> _YOUR OBJECTIVE_
Copy out, word for word, every naming line in the listing below, leaving the pictures out.

Stored data entries
┌────────
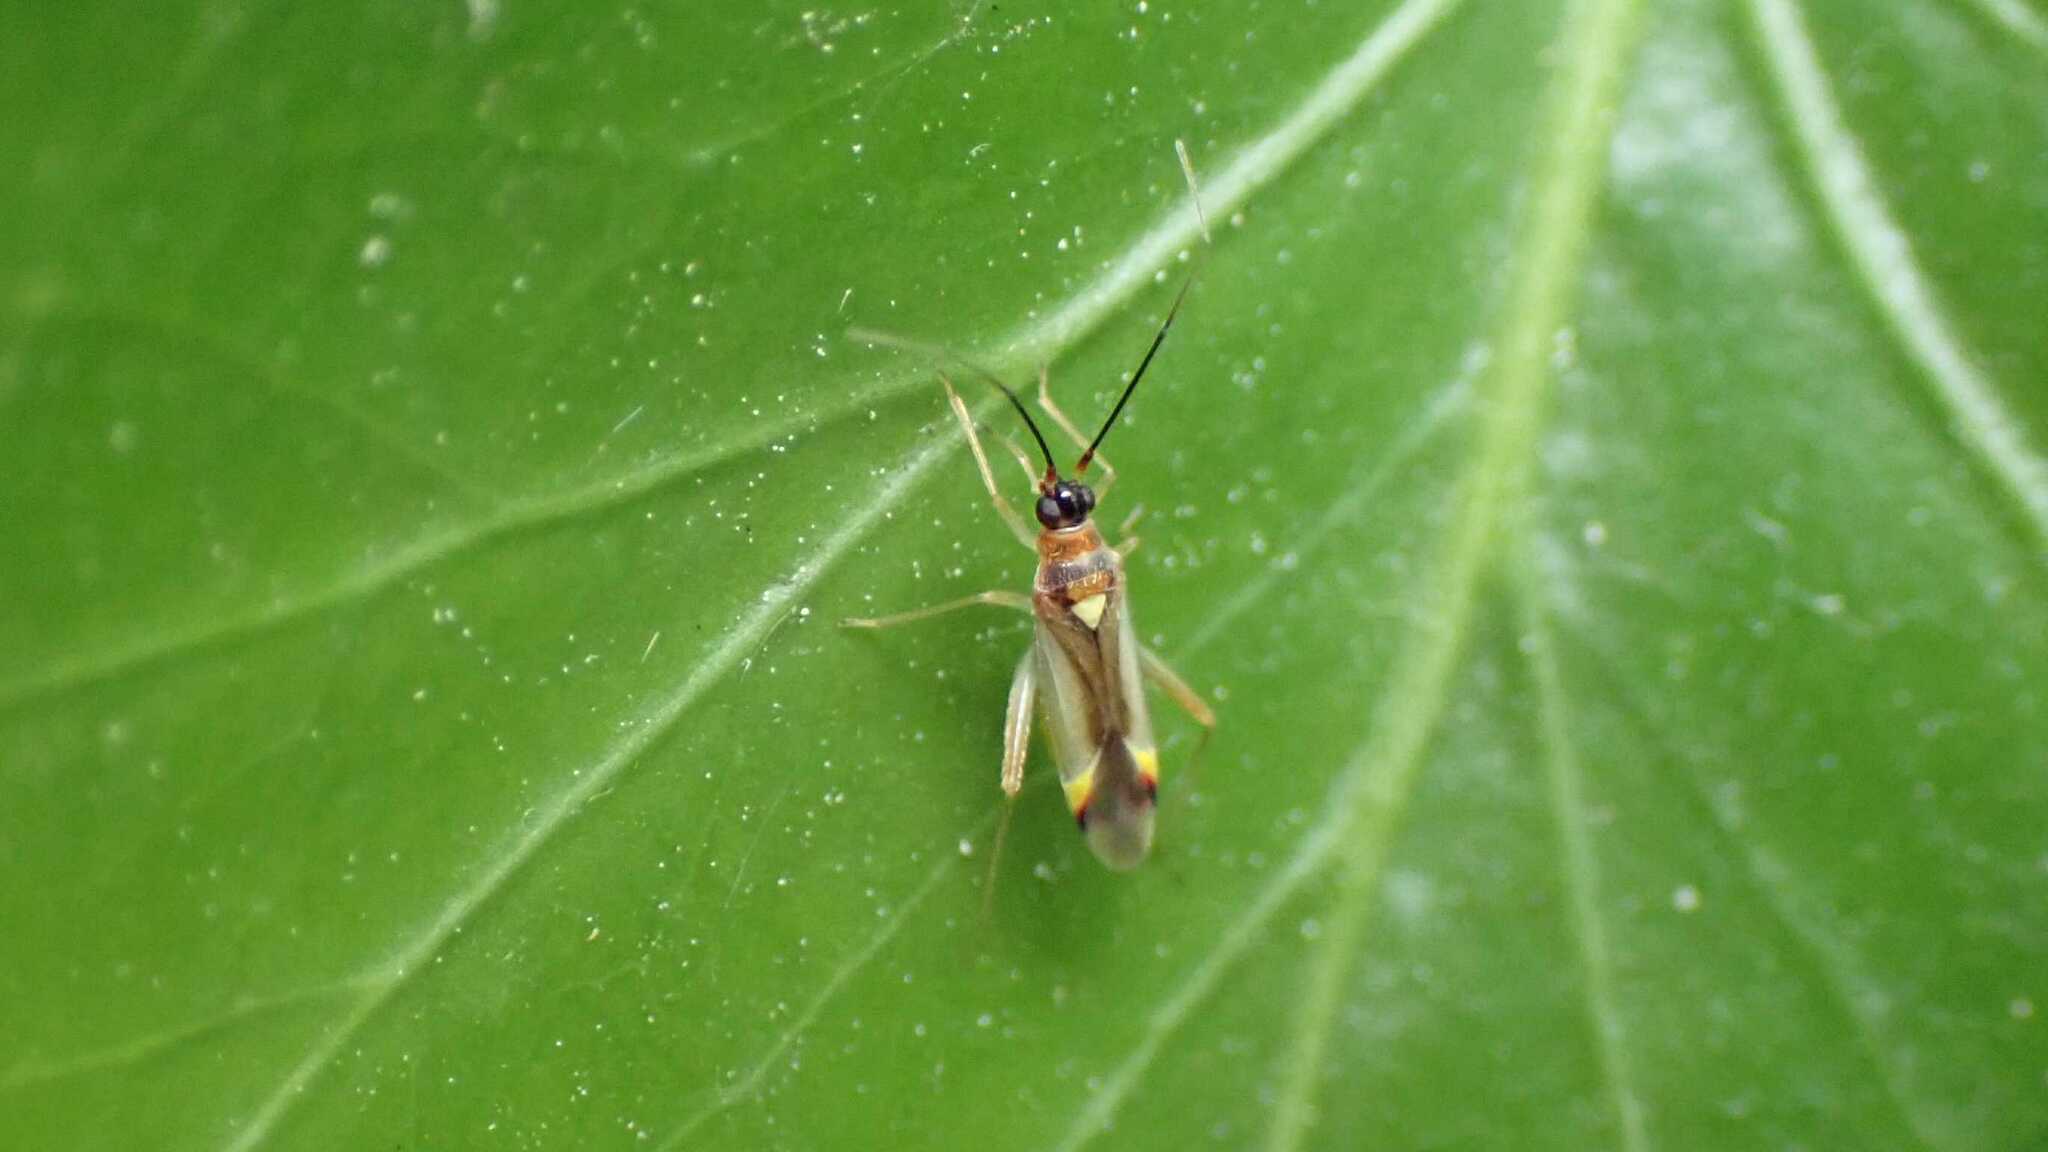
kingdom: Animalia
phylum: Arthropoda
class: Insecta
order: Hemiptera
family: Miridae
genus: Campyloneura
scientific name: Campyloneura virgula
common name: Predatory bug
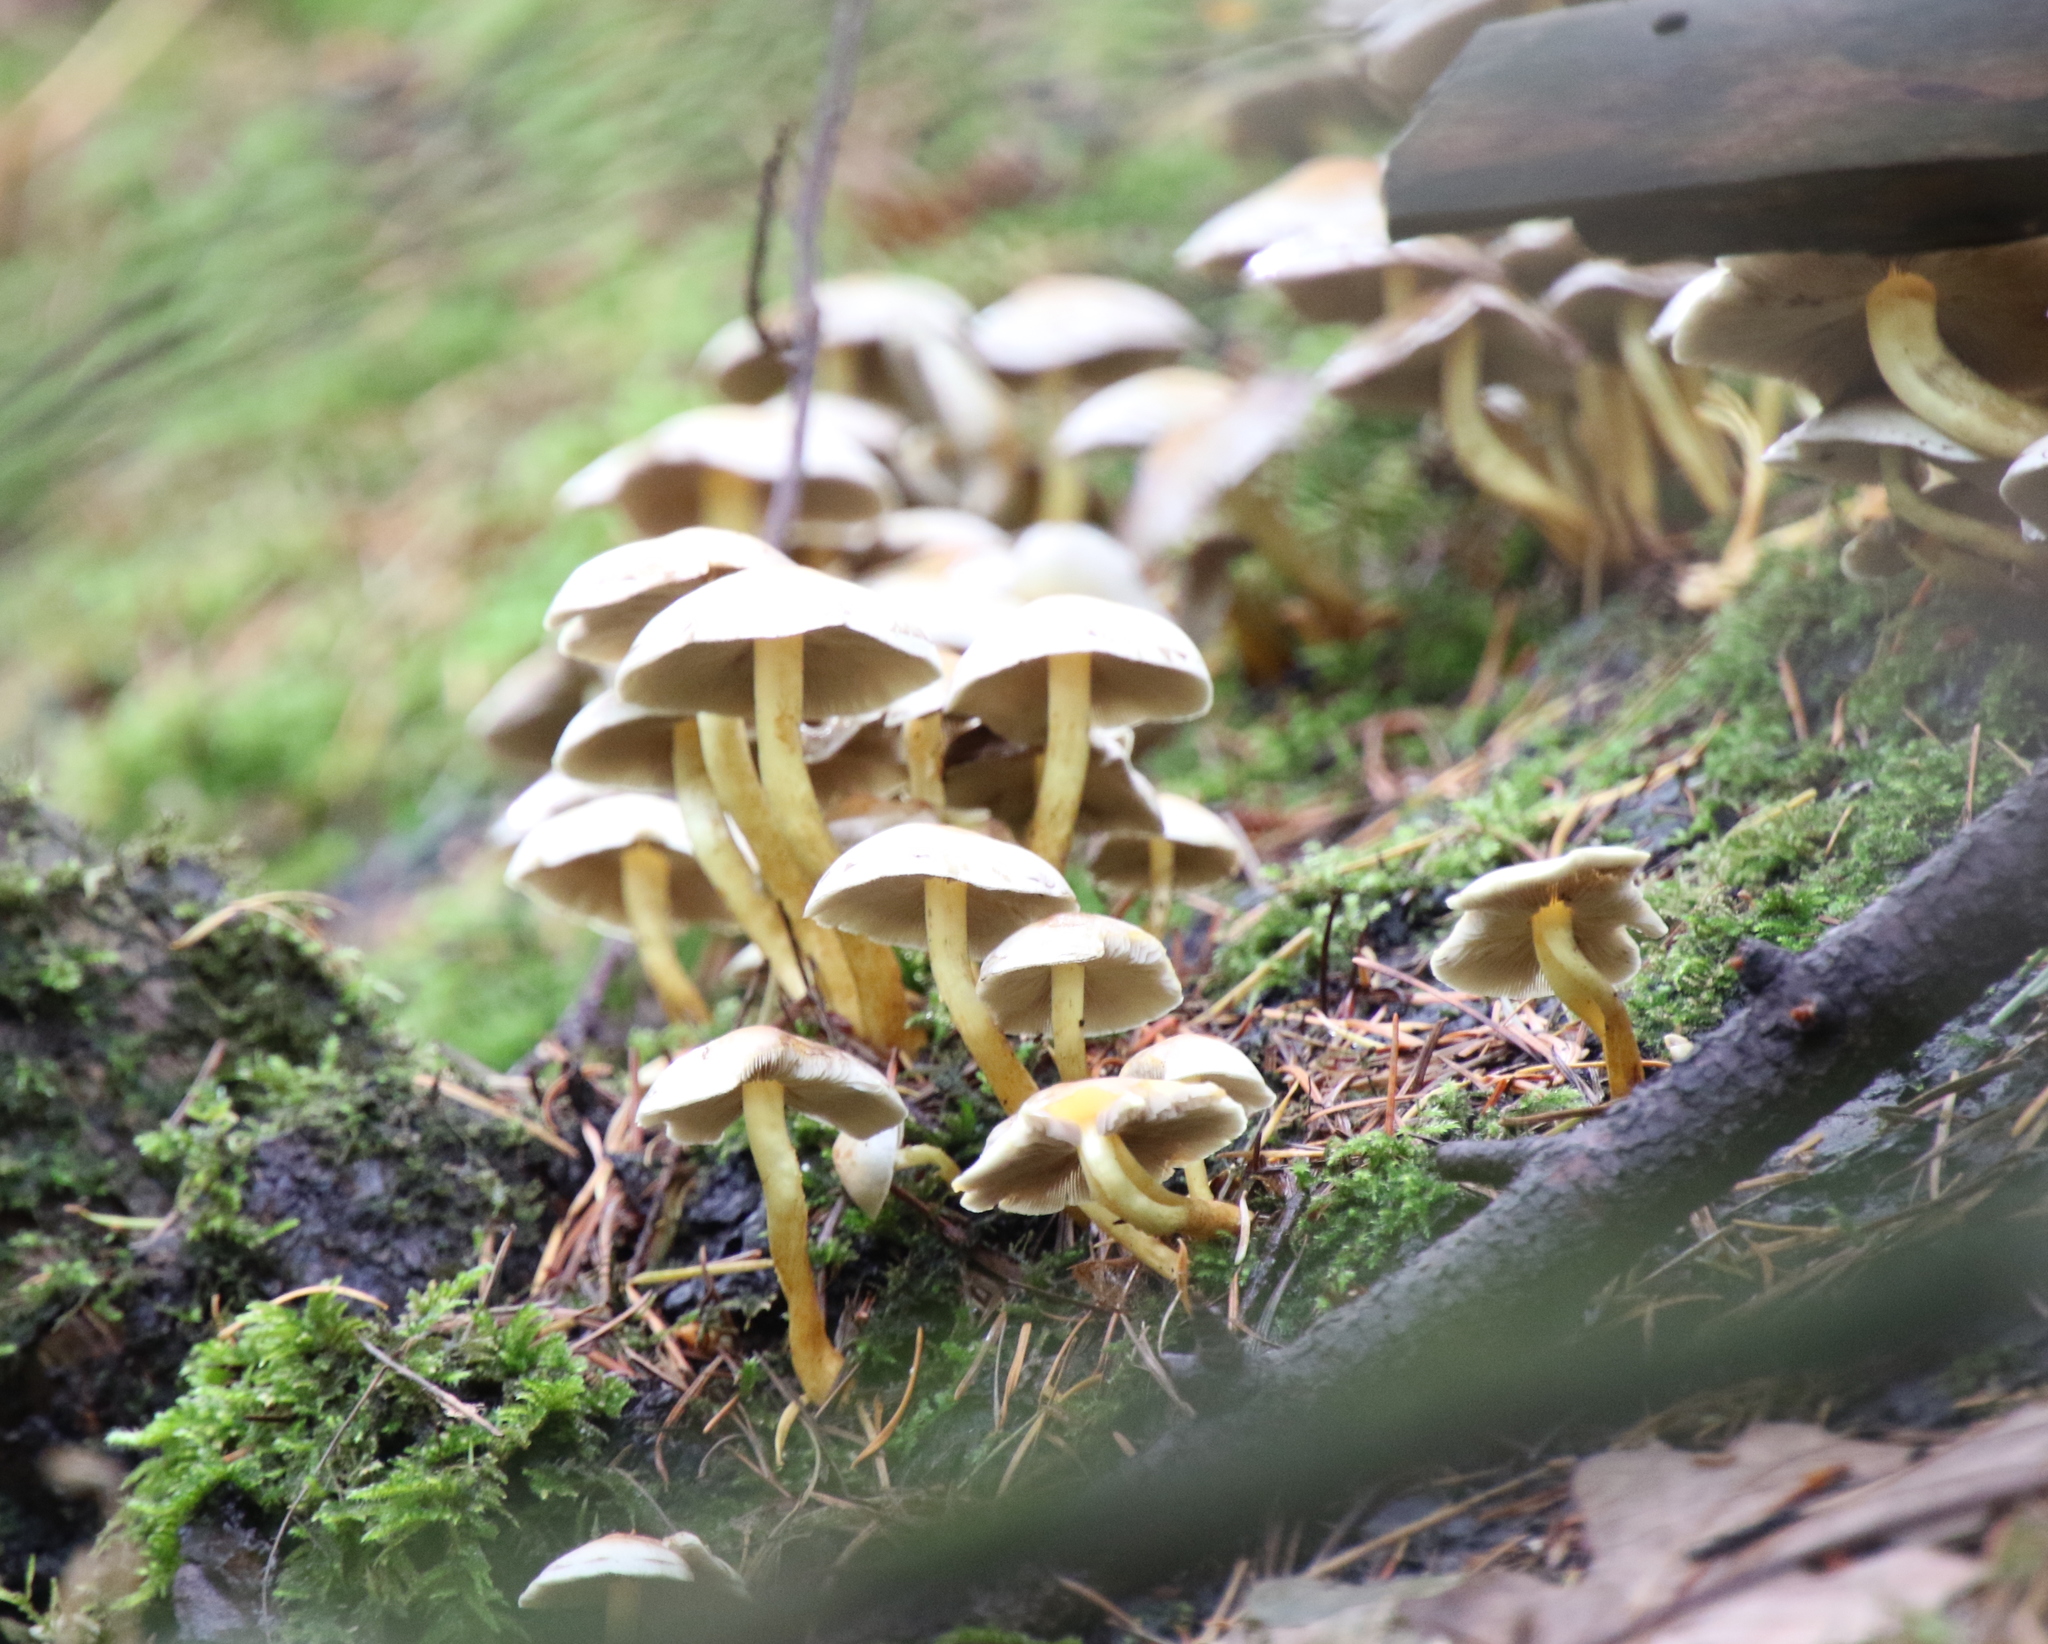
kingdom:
└────────
> _TASK SOLUTION_
kingdom: Animalia
phylum: Arthropoda
class: Insecta
order: Hemiptera
family: Miridae
genus: Campyloneura
scientific name: Campyloneura virgula
common name: Predatory bug
kingdom:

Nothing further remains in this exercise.